I really do not understand why my profile is not adequate for the industries I have applied to, since they train you anyway, and the knowledge that you require and apply is very basic. And for technical positions, well, they prefer to hire technicians. I have even been rejected for being overqualified, which makes me wonder if getting a PhD would make things even worse, but that's a whole other subject. We have looked "out of the box" too, for example teaching at international schools. But it turns out (and I understand) that for teaching you need a degree on top of the university degree on your field of study. Same goes for working at a daycare. All the positions at the Zoo in the Education department are volunteer-based. I have obviously thought of going back to school, but at this moment of our lives it would be spending money and I want to be able to contribute to our household, plus, sometime soon, we would like to start a family.  The few recruitment agencies specialized in internationally educated people only have openings for marketing and financial related positions, or IT. In the meantime I haven´t stopped taking Dutch classes. I just finished the "advanced" course, and I am starting the next level in September.The language is so hard, that I feel my level is still kind of basic, but I am slowly getting better.

So we are hanging in there, the boy has been very supportive all along, but some days are just too hard. I feel worthless, hopeless, useless. I feel destroyed inside. I feel like I wasted my time for... 9 years at the university, for nothing. I feel like everyone is better, because SOMEONE is getting all those jobs I am applying for. I always thought we should fight for what we want. I was taught that if you do what you love, if you do your best, the opportunities will come, that it was possible to love your job, to do what you like, that you should not limit your dreams. Maybe I am living in fantasy-land. Maybe it is stupid to keep hoping to work in my field of study.

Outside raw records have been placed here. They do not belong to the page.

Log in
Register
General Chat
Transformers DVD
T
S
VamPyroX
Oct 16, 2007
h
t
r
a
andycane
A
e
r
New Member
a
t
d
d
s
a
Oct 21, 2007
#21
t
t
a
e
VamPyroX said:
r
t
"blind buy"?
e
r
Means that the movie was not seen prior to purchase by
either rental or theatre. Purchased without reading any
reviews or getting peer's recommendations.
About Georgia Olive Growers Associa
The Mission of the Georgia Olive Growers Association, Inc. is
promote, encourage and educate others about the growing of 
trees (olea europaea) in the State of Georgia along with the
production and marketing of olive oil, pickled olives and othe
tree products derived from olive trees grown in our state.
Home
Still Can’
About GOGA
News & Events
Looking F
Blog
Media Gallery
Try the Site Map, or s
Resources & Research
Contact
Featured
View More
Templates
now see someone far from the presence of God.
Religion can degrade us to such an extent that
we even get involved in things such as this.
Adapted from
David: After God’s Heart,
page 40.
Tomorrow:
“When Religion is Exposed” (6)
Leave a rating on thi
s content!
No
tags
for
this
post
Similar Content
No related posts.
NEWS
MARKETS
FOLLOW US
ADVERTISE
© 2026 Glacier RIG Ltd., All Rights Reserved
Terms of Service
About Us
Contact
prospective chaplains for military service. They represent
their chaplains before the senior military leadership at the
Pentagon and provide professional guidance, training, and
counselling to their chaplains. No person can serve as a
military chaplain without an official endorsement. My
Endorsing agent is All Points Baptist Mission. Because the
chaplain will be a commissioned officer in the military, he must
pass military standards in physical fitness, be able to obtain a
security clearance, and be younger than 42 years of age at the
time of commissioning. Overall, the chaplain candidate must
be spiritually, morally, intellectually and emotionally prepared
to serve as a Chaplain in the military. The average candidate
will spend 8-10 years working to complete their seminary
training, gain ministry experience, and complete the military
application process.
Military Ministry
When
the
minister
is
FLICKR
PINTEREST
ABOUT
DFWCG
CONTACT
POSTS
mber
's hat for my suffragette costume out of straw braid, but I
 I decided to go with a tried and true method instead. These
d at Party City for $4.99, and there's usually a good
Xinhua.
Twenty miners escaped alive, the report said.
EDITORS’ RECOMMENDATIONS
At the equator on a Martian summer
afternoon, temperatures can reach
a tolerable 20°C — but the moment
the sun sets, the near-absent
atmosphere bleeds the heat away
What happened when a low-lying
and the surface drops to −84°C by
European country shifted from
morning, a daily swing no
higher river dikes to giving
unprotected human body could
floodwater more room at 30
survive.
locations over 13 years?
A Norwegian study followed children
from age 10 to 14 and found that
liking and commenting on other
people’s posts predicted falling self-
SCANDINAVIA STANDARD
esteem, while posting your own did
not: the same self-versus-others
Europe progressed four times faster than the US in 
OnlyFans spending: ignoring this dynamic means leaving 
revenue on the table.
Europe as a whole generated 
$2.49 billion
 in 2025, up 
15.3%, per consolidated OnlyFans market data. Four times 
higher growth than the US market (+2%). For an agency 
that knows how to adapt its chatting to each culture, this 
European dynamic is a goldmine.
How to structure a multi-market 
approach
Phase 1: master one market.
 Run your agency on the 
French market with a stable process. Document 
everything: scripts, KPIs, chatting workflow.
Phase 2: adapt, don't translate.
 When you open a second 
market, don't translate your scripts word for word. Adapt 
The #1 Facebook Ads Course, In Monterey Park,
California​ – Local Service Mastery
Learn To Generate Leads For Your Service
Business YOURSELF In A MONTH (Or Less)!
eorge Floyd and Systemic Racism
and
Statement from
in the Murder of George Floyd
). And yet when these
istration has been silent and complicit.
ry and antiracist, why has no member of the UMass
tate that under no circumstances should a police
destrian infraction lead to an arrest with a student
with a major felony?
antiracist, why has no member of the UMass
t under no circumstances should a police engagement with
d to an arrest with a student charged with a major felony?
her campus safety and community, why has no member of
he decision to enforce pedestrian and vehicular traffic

When do I fix a deadline? Until when should I wait? When do I go on and take some office job, unrelated to anything I ever dreamt or wanted. I wish I had a magic ball, I wish I could see the future, I wish someone would tell me when or how this will end. I wish I could know that if I wait long enough I will get there. Or that no matter how long I wait, it won't happen. I do not mind working a "different" job, though there is a part of me that feels it would kill my soul, and I feel like I am dying a bit already. What also scares me of taking an unrelated job, is that that would mean  less experience in my field. It feels like if I do that I would be doomed for my whole (professional) life. But this is real life. This is growing up right? Any thoughts?

Saturday, July 9, 2011

Well hello,

So it took me a while to start. That is, I had been thinking about this for some time and finally here I am. So, a bit more about me in case you might wonder. I am a mexican-swiss-english (by accident) girl living in Holland. Sounds complicated, but not so much. I was born in England (cause parents were studying there), my mom is mexican, my father is swiss and I am now living in The Netherlands cause ta-da my lovely husband is dutch. I am a veterinarian / biologist and am still looking for a job, so if you want to hire me, let me know :). While I look, I am studying a virus from the cats at a laboratory in the university. I will try to write about the things that make me happy, and maybe also sad sometimes.